SUPPLIED DATA
++++
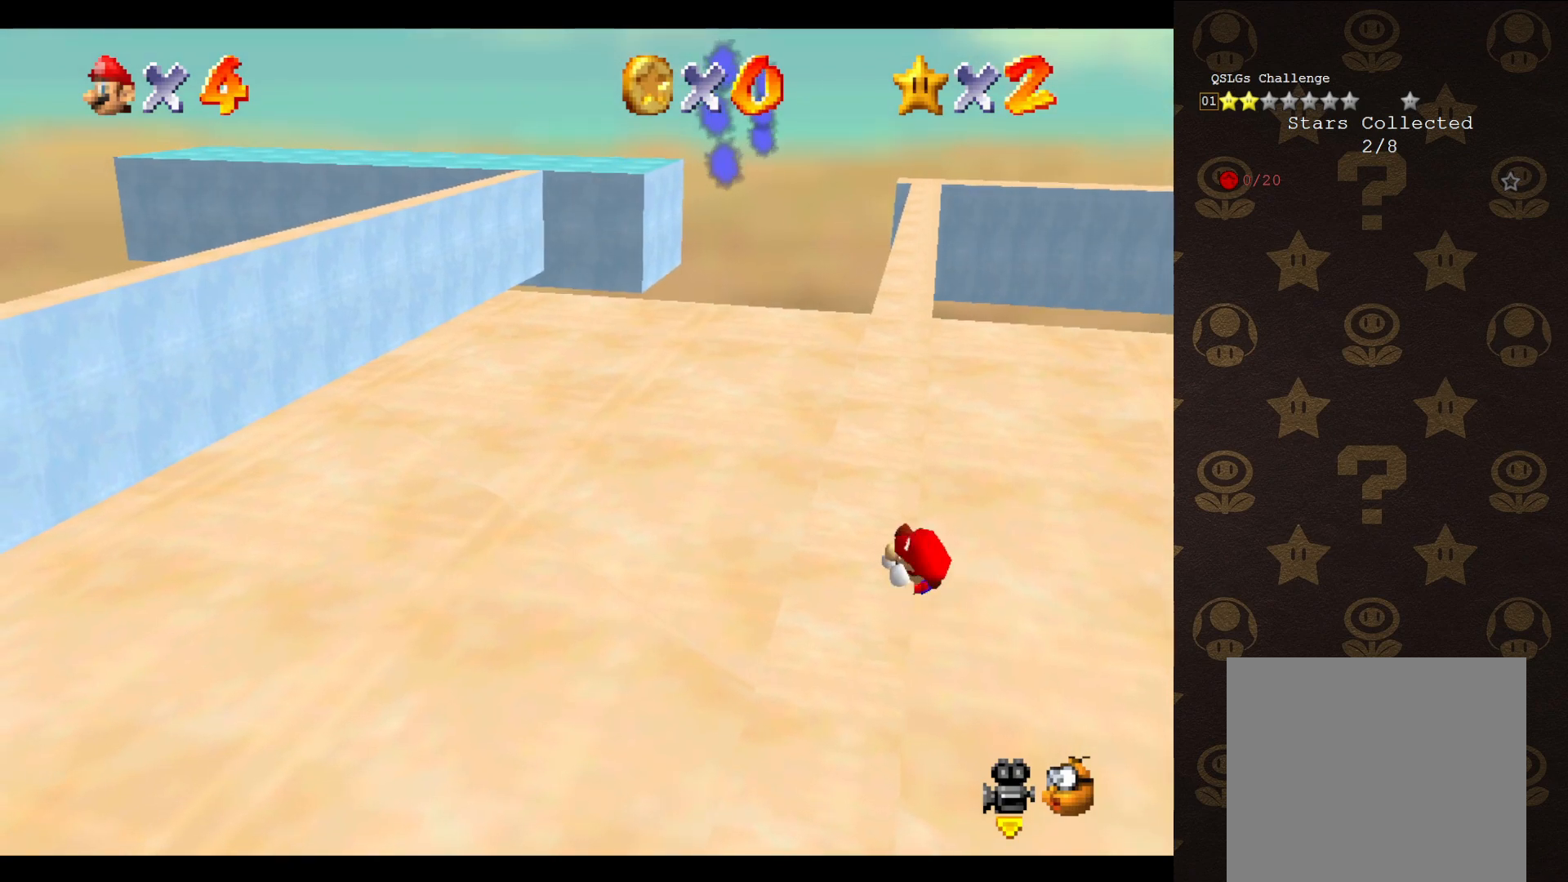
{"buttons": ["A"], "left_stick": "center", "events": [[450, "A", "down"]]}
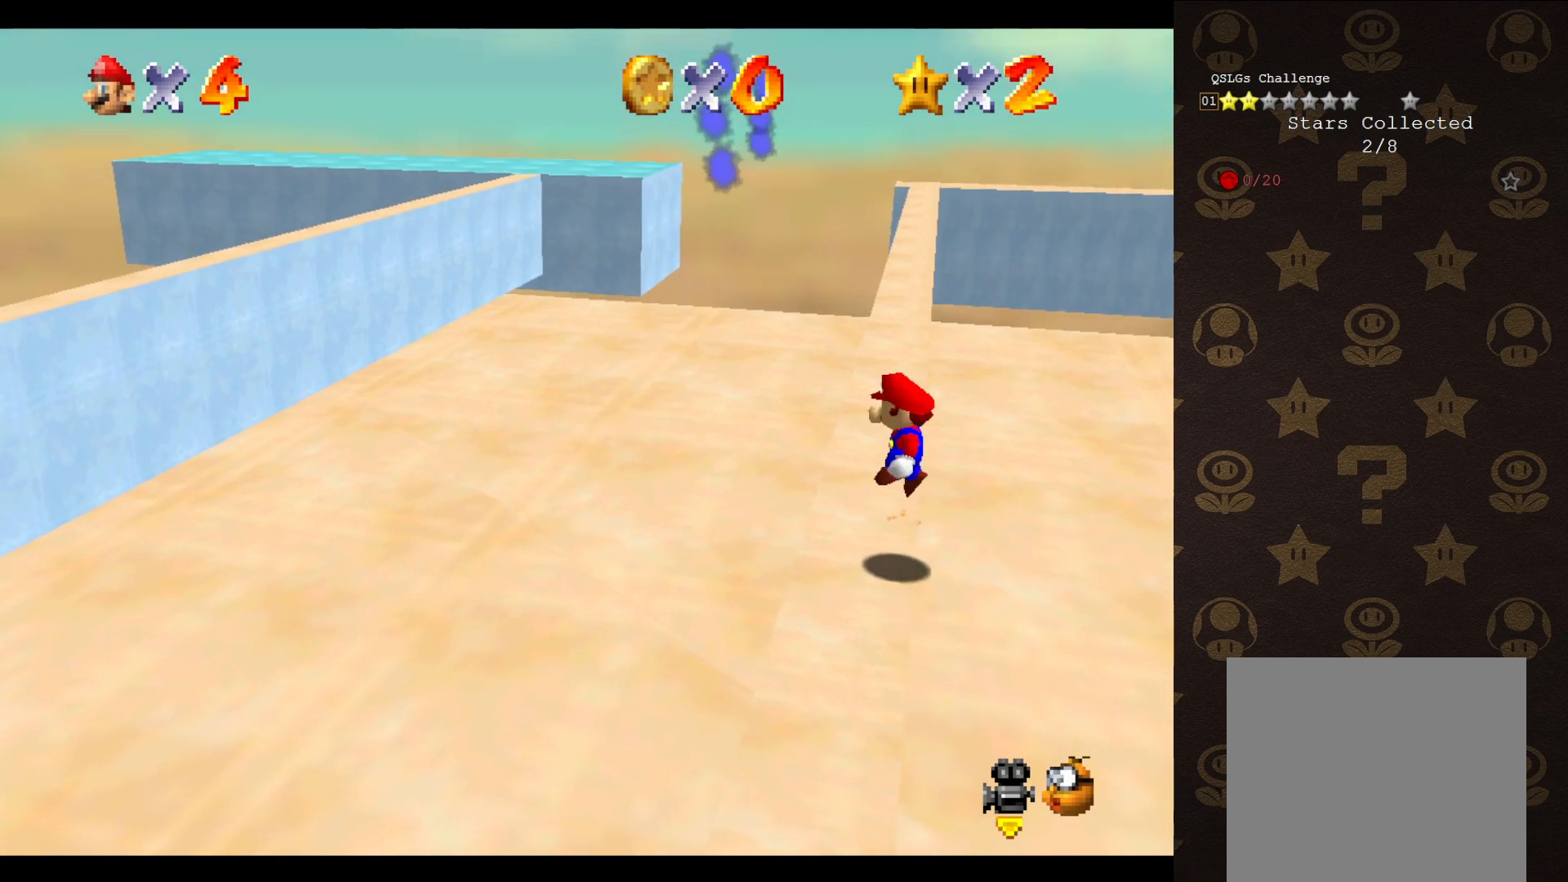
{"buttons": ["A"], "left_stick": "up-left", "events": [[17, "left_stick", "up-right"], [400, "left_stick", "up-left"]]}
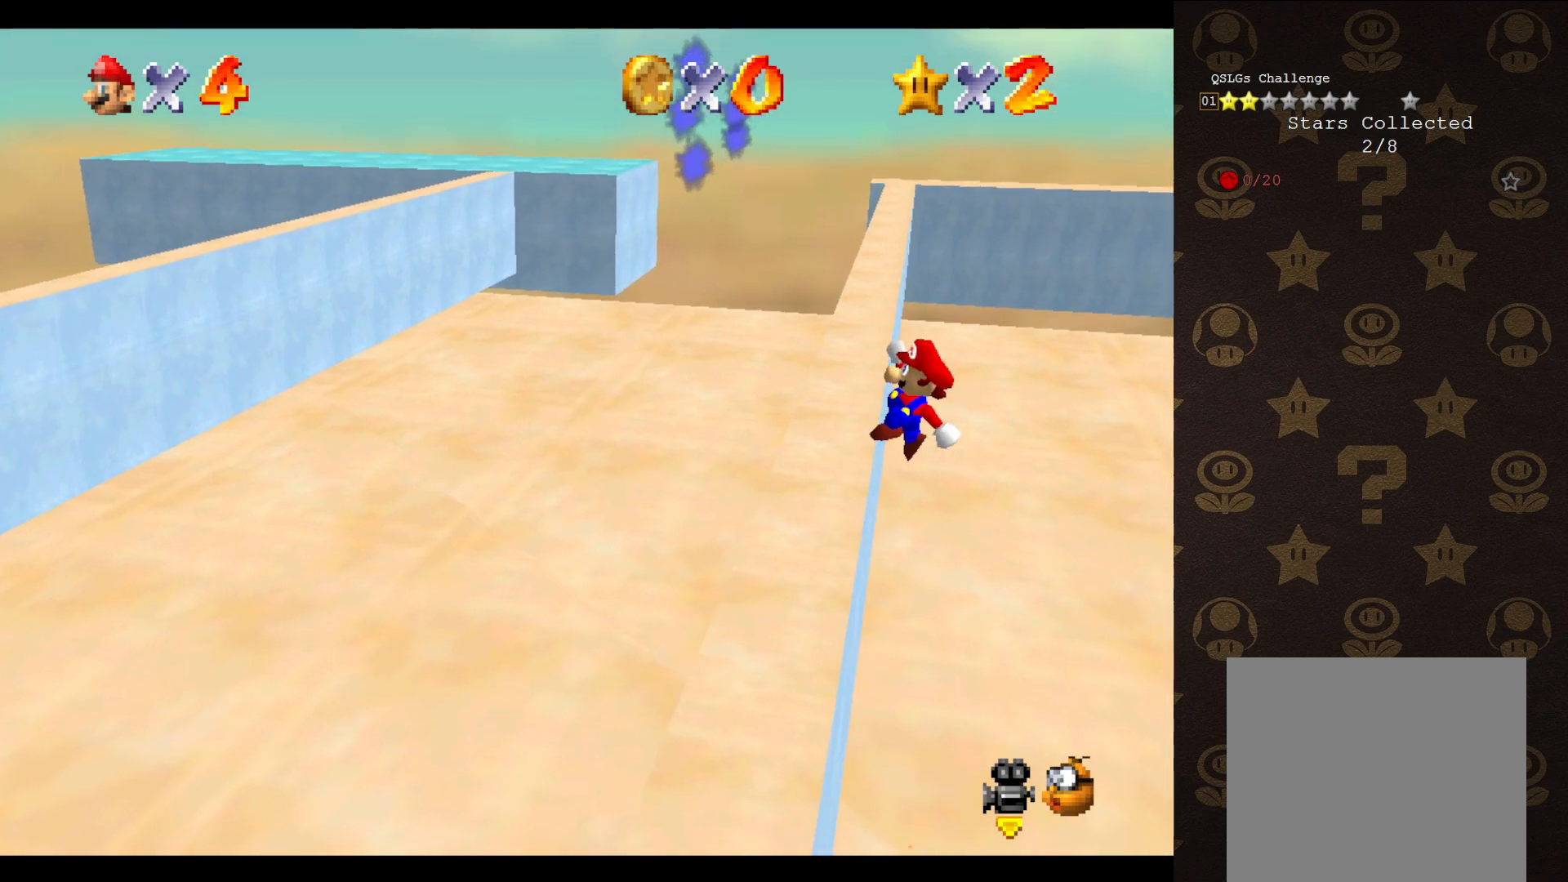
{"buttons": [], "left_stick": "up-left", "events": [[300, "A", "up"]]}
++++
TASK OBJECTIVE
Copy the data character for character, but drop all pictures from the copy.

EXERCISE ANSWER
{"buttons": ["A"], "left_stick": "center", "events": [[450, "A", "down"]]}
{"buttons": ["A"], "left_stick": "up-left", "events": [[17, "left_stick", "up-right"], [400, "left_stick", "up-left"]]}
{"buttons": [], "left_stick": "up-left", "events": [[300, "A", "up"]]}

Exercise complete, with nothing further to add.